> **Task material**:
--- Begin ---

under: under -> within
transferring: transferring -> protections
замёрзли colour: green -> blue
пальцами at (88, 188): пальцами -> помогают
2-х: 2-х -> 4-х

--- End ---

> **Job**:
Copy out every line of the data above character for character, with no changes.

> **Answer to this problem**:
under: under -> within
transferring: transferring -> protections
замёрзли colour: green -> blue
пальцами at (88, 188): пальцами -> помогают
2-х: 2-х -> 4-х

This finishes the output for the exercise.